In previous posts I have shown how the Christian church had declined before 1757. In this post I will show how and why the second coming took place in the enlightenment period.
On earth, after 1758 CE, the spiritual world was returned to order and great vibrancy, the events described in Revelation were accomplished, and, consequently, greater light come into the natural world. So, now if one looks at history, it is not hard to see that the second coming correlates to the period of the Enlightenment. In this essay I will show how in thousands of ways the enlightenment marks the time when people began to have an internal view of God and religion, and began to turn away from the external ways of the past. This is a consequence of the revealing of the internal sense of the Word which is he essence of the second coming.
One of the main characteristics of the Enlightenment is that its leading figures sought to reclaim individual authority from within to reason about God and life, rather than accept dogma from the church only. Descartes led the way by seeking to discipline himself to reason and intuit about knowledge of God. He carefully observed and examined his own ability to think. He made step-by-step arguments to find how one could establish certainty in God. He wrote long philosophical treatises, such as Discourse on the Method of Rightly Conducting the Reason and Seeking for Truth in the Sciences, as did others like Spinoza, who wrote, Treatise on the Emendation of the Intellect. Wolff wrote similar treatises. They disagreed with each other on many points, but the thrusts of their efforts were very similar.
Swedenborg’s emphasis on the importance of mans rationality is key to the development of the inner faculties. In the seventeen- and eighteen-hundreds, when Swedenborg and other philosophers used the terms ‘rationality’ and ‘intellect,’ they were referring more to the whole soul’s ability to comprehend and ‘become,’ moreso than a purely intellectual activity as we tend to think today. For Swedenborg and the Enlightenment philosphers, a human’s rational ability and his or her ability to will are the means to salvation. The exercising of these inner freedoms took a sharp turn upward in the collective psyche at this time.

* **Listed records**
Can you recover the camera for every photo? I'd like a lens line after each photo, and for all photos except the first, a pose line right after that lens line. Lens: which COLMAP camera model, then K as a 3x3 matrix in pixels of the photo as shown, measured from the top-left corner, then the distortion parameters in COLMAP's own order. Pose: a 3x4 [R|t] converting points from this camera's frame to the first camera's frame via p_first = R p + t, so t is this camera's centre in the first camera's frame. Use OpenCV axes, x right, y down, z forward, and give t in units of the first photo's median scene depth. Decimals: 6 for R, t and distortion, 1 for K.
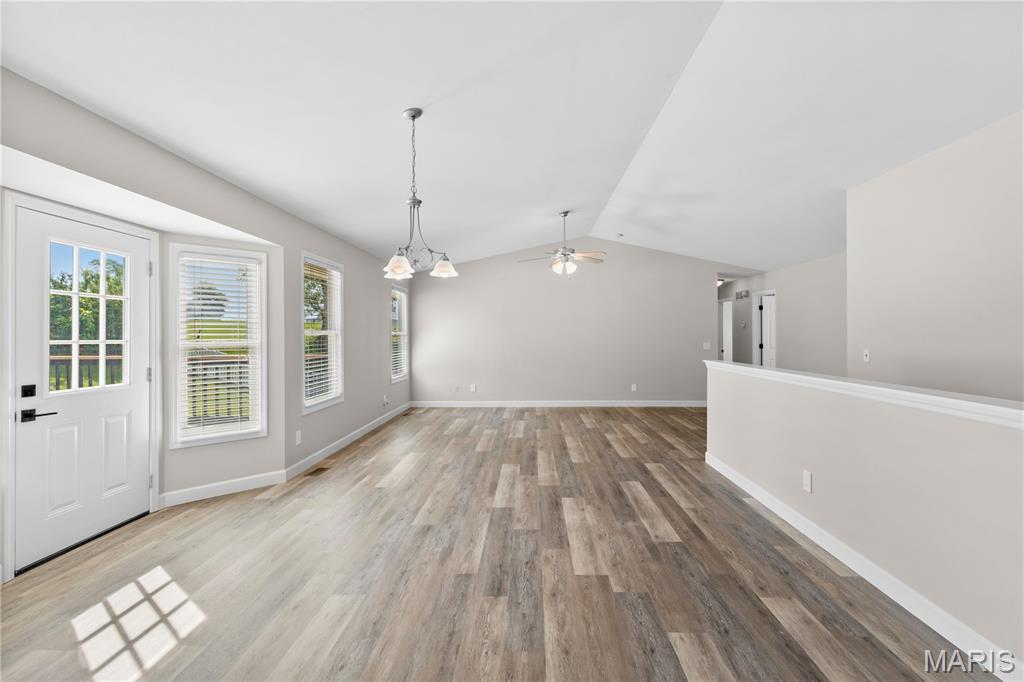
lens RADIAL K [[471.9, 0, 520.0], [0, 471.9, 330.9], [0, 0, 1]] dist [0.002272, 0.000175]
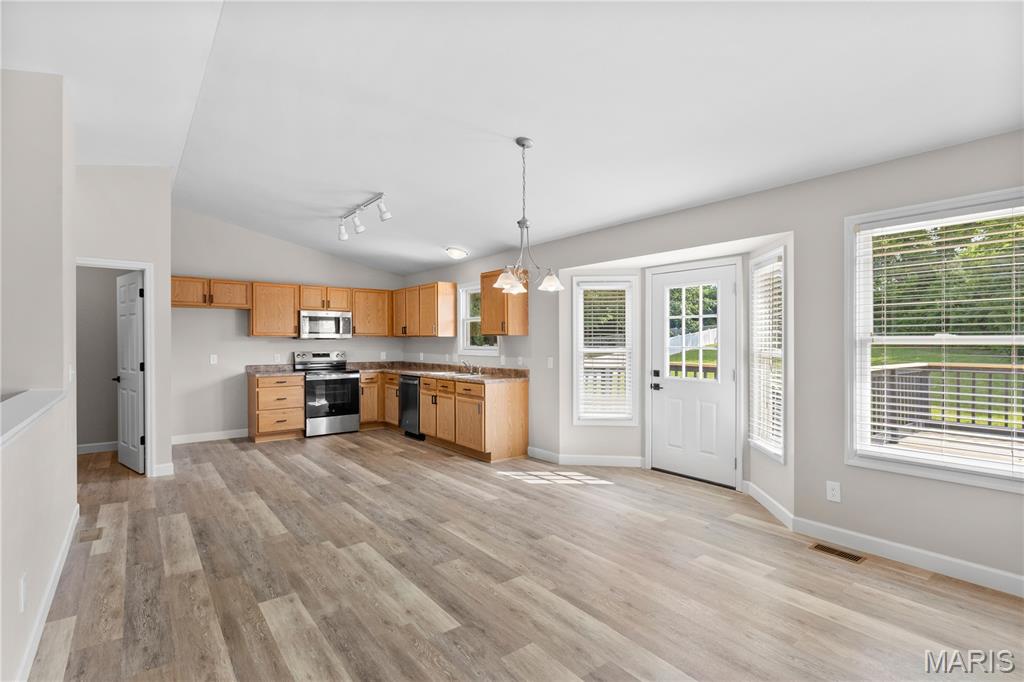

---

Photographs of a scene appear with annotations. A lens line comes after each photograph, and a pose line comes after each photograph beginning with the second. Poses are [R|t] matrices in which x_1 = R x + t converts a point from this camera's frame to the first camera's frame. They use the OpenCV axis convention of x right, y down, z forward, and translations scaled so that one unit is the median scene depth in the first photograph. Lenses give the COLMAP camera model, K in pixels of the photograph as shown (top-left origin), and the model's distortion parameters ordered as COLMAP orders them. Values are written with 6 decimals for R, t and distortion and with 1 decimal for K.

...

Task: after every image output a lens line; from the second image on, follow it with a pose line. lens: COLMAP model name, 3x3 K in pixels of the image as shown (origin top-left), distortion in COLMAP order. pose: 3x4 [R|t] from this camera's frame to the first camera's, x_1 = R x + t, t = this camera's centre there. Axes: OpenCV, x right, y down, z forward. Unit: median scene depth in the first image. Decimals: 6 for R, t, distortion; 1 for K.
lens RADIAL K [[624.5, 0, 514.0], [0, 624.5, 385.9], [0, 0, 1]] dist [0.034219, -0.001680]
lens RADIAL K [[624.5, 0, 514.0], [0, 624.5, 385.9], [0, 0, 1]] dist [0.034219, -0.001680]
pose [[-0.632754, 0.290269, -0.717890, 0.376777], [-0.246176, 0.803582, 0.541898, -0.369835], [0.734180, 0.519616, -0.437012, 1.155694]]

* **Task details**
Can you copy the passage of the essay on the Enlightenment and the second coming that begins with the words containing "Swedenborg’s emphasis on" and ends with "at this time."? The data here come from a different source than the essay.

* **Exercise response**
Swedenborg’s emphasis on the importance of mans rationality is key to the development of the inner faculties. In the seventeen- and eighteen-hundreds, when Swedenborg and other philosophers used the terms ‘rationality’ and ‘intellect,’ they were referring more to the whole soul’s ability to comprehend and ‘become,’ moreso than a purely intellectual activity as we tend to think today. For Swedenborg and the Enlightenment philosphers, a human’s rational ability and his or her ability to will are the means to salvation. The exercising of these inner freedoms took a sharp turn upward in the collective psyche at this time.